# TASK OBJECTIVE
Give back the line that contains "middle_down()" and every following line, exactly as they appear, through the end of the data.

# THE INPUT

+ + +

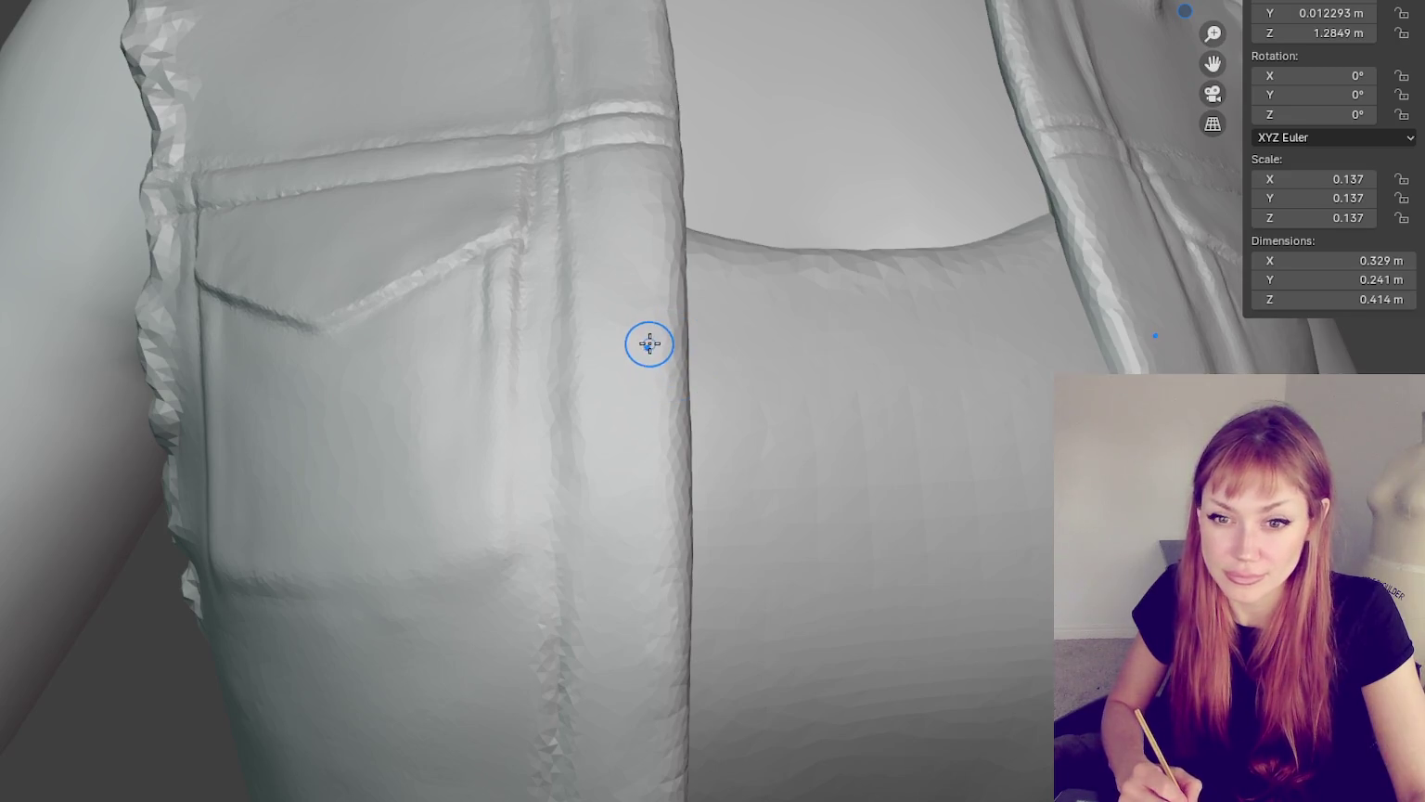
mouse_move(633, 325)
middle_down()
mouse_move(652, 306)
mouse_move(619, 329)
middle_up()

+ + +

# ANSWER FOR THIS EXERCISE
middle_down()
mouse_move(652, 306)
mouse_move(619, 329)
middle_up()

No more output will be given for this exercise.